--- SOURCE ---

AWS for Industries

Develop and deploy a customized workflow using Autonomous Driving Data Framework (ADDF) on AWS

Autonomous vehicles (AV) must be driven hundreds of millions of miles – and sometimes hundreds of billions of miles – to demonstrate their reliability in terms of fatalities and injuries. There is a need for alternative methods to supplement real-world testing including virtual testing and simulations, mathematic modeling and analysis, and scenario and behavior testing. In this AWS re:Invent session, we learned how BMW Group collects over 1 billion kilometers of anonymized perception data from its worldwide connected fleet of customer vehicles to develop safe and capable automated driving systems.

To support our automotive customers with addressing these pain points, we first created a reference architecture for advanced driver-assistance systems (ADAS) data lake, described by this AWS Architecture blog post. We also developed a blog series with GitHub repositories to cover the key aspects:

Autonomous Driving Data Framework (ADDF) now industrializes the reference solution and offers pre-built sample data, centralized data storage, data processing pipelines, visualization mechanisms, search interface, simulation workload, analytics interfaces, and prebuilt dashboards. The goal is to process and provide searchable, high accuracy, labeled scenario-based data for downstream workloads including model training, synthetic data generation, and simulation.

 Use Case and Solution Overview

The first release of ADDF covers the following four use cases (Figure 1):

  1. Scene Detection and Search: After data ingestion, metadata will be extracted from each ingested file and a scene detection pipeline determines scenes of interest, such as person-in-lane scenarios. The detected scene metadata is stored in Amazon DynamoDB and made available through Amazon OpenSearch Service, which enables users to find and locate relevant input data in the data lake based on scene metadata.
  2. Data Visualization: ADDF provides a Webviz-based data visualization module that can stream ROS bag files from the data lake and visualize them in a browser. The visualization module supports streaming of specific scenes detected in the previous step and enables users to verify or debug ROS bag files.
  3. Simulation: With ADDF, users can run their containerized workloads at scale on the ingested data. A simulation module provides high-level workflow orchestration using Amazon Managed Workflows for Apache Airflow (Amazon MWAA), which delegates compute intensive simulation tasks to dedicated services optimized for scalable parallel processing like AWS Batch or the managed Kubernetes service, Amazon Elastic Kubernetes Service (Amazon EKS).
  4. Develop and deploy: Bootstrapping, development, and deployment of modules 1–3 are enabled through the use of AWS open-source projects CodeSeeder and SeedFarmer. CodeSeeder utilizes AWS CodeBuild to remotely deploy individual modules. This enables modules to be developed using common infrastructure as code and deployment mechanisms like AWS Cloud Development Kit (AWS CDK), AWS CloudFormation, Terraform, and others. SeedFarmer utilizes declarative manifests to define an ADDF deployment and orchestrates module deployment, destruction, change detection, and state management. SeedFarmer enables automated GitOps management of ADDF deployments.

--- LISTED RECORDS ---

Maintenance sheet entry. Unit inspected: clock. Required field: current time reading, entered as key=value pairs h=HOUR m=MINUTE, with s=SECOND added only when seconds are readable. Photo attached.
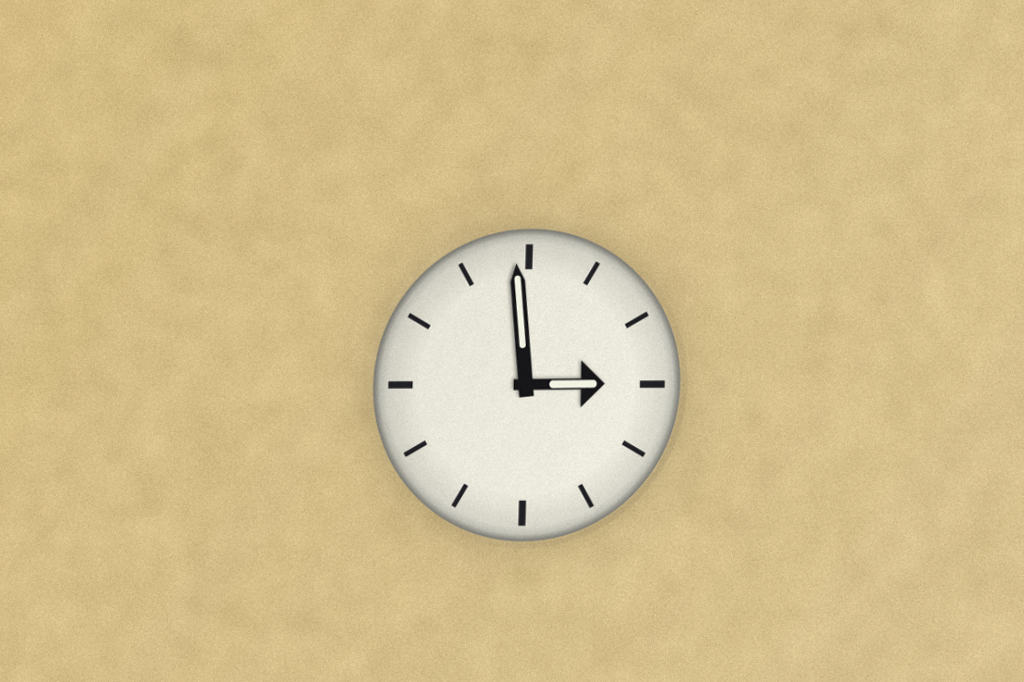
h=2 m=59
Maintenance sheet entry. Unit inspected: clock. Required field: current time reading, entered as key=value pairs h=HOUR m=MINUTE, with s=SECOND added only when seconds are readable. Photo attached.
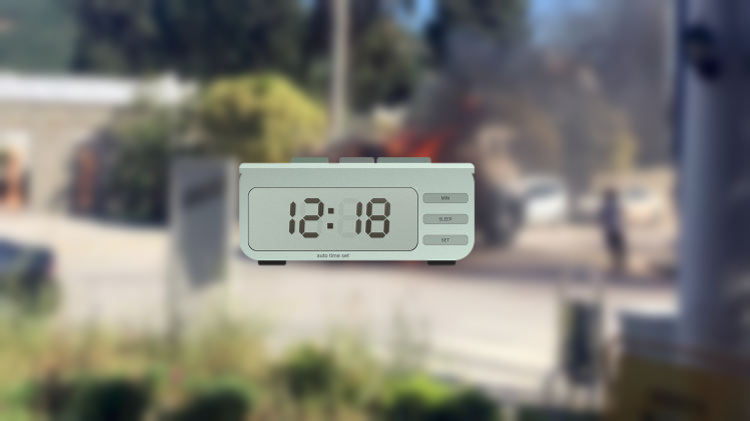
h=12 m=18
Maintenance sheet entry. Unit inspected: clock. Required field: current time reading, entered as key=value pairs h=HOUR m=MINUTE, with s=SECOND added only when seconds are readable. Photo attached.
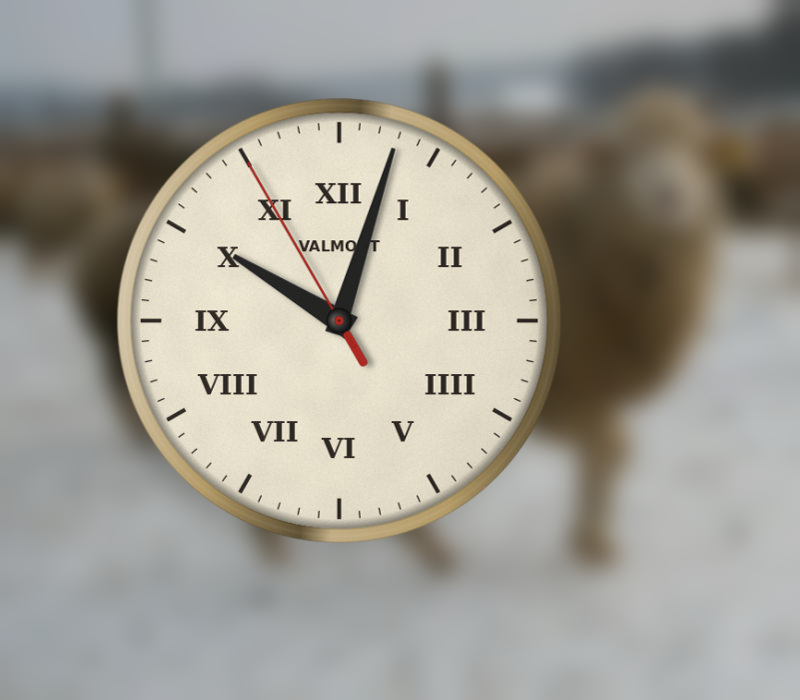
h=10 m=2 s=55
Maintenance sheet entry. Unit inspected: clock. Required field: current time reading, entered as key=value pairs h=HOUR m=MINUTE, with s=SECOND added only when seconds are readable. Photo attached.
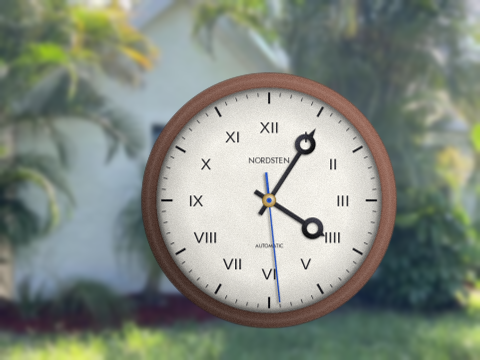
h=4 m=5 s=29
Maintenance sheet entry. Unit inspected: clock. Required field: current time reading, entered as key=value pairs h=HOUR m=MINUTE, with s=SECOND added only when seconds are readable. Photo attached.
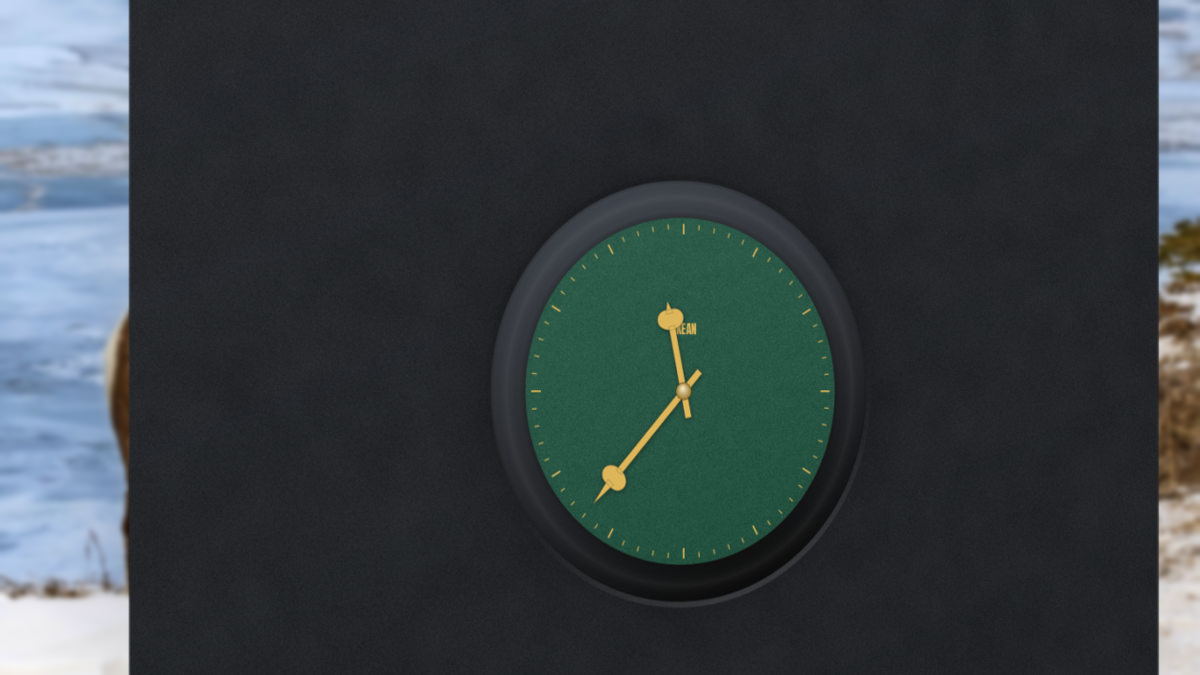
h=11 m=37
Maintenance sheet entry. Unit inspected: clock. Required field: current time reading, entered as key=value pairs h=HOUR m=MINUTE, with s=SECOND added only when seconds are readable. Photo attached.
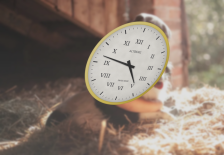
h=4 m=47
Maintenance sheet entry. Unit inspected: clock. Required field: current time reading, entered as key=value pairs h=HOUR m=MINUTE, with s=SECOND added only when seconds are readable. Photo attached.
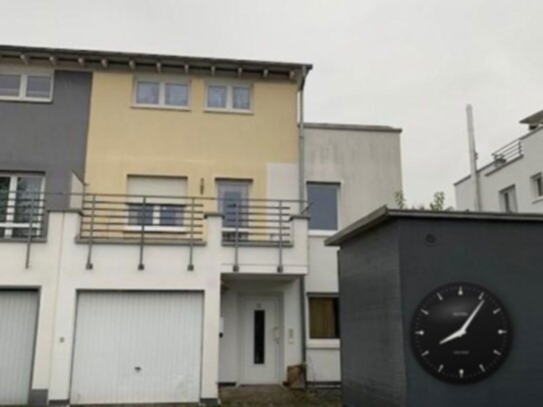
h=8 m=6
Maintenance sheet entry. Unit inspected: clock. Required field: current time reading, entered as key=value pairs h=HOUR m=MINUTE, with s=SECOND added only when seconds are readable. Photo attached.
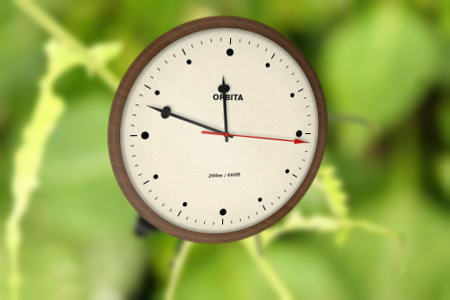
h=11 m=48 s=16
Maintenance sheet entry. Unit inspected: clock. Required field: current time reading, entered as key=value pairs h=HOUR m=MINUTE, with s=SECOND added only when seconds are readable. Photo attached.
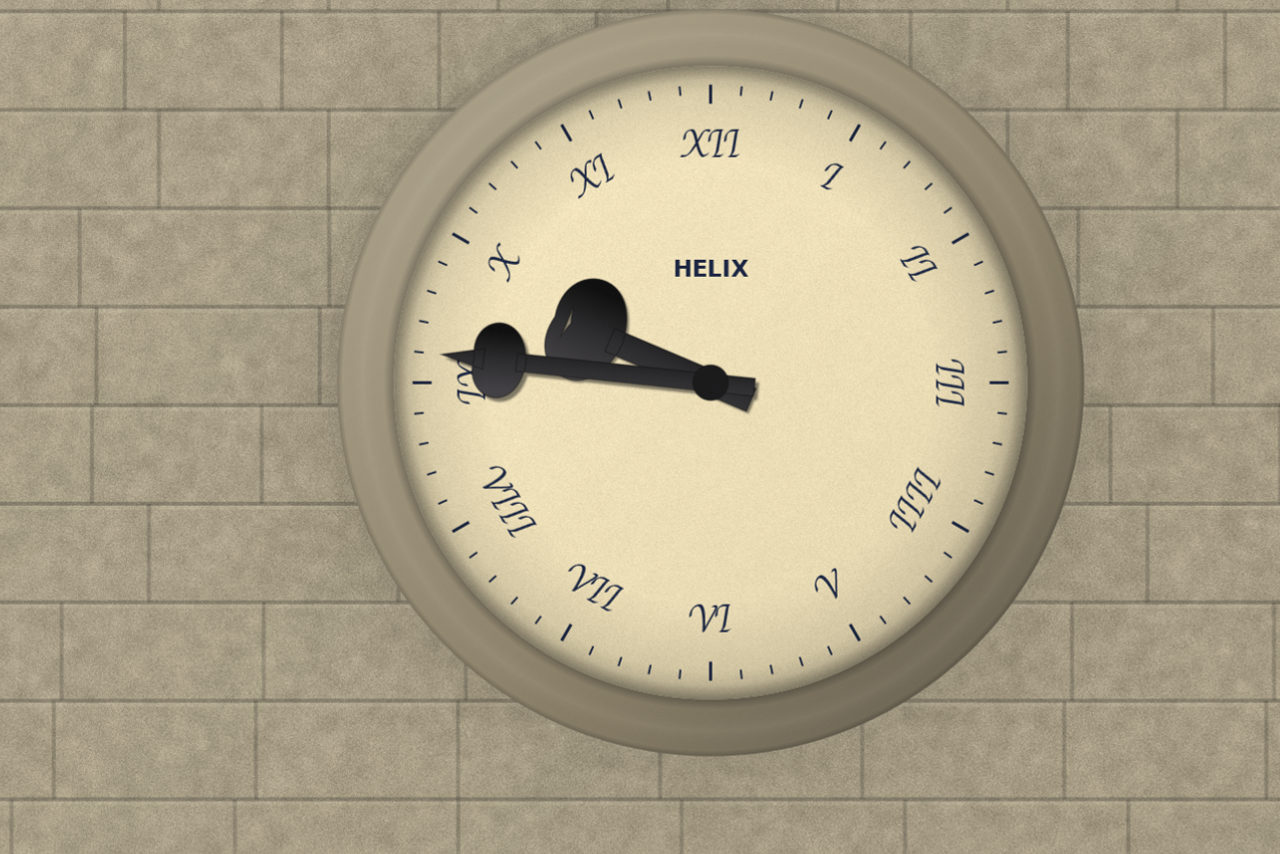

---

JOB 1: Rewrite the part of the ADDF article starting with "3. Simulation: With" and going on through "Service (Amazon EKS).", replacing "AWS Batch" with "AWS Fargate".
JOB 2: According to the ADDF article, in which AWS service is the detected scene metadata stored?
JOB 3: Proceed with the ADDF article from the point where it stops.

REPLY 1:
3. Simulation: With ADDF, users can run their containerized workloads at scale on the ingested data. A simulation module provides high-level workflow orchestration using Amazon Managed Workflows for Apache Airflow (Amazon MWAA), which delegates compute intensive simulation tasks to dedicated services optimized for scalable parallel processing like AWS Fargate or the managed Kubernetes service, Amazon Elastic Kubernetes Service (Amazon EKS).

REPLY 2: Amazon DynamoDB

REPLY 3:
Figure 1: ADDF use cases

This solution architecture (Figure 2) has six key components:

  1. User interface for code development (AWS Cloud9), KPI reporting (Amazon QuickSight), web application for scenario search and visualization, deployment tool (SeedFarmer CLI) and modeling (Jupyter Notebook).
  2. Three pre-built workflows include Scene Detection and Search, Rosbag file virtualization, Simulation with EKS. Three additional workflows are on the roadmap: Model Training, Automatic Labeling, and KPI calculation.
  3. Orchestration service is Amazon MWAA with flexible compute backend (AWS Batch, Amazon EKS and Amazon EMR).
  4. Metadata storage includes AWS Glue Data Catalog for drive data, Amazon Neptune for file and data lineage, Amazon DynamoDB for drive metadata, and Amazon OpenSearch Service for OpenScenario Search.
  5. Amazon Simple Storage Service (Amazon S3) is the data storage for the raw data and Amazon Redshift is the data storage for numeric sensor data.
  6. CI/CD automation leverages AWS CDK, AWS CodeBuild, and AWS CodeSeeder.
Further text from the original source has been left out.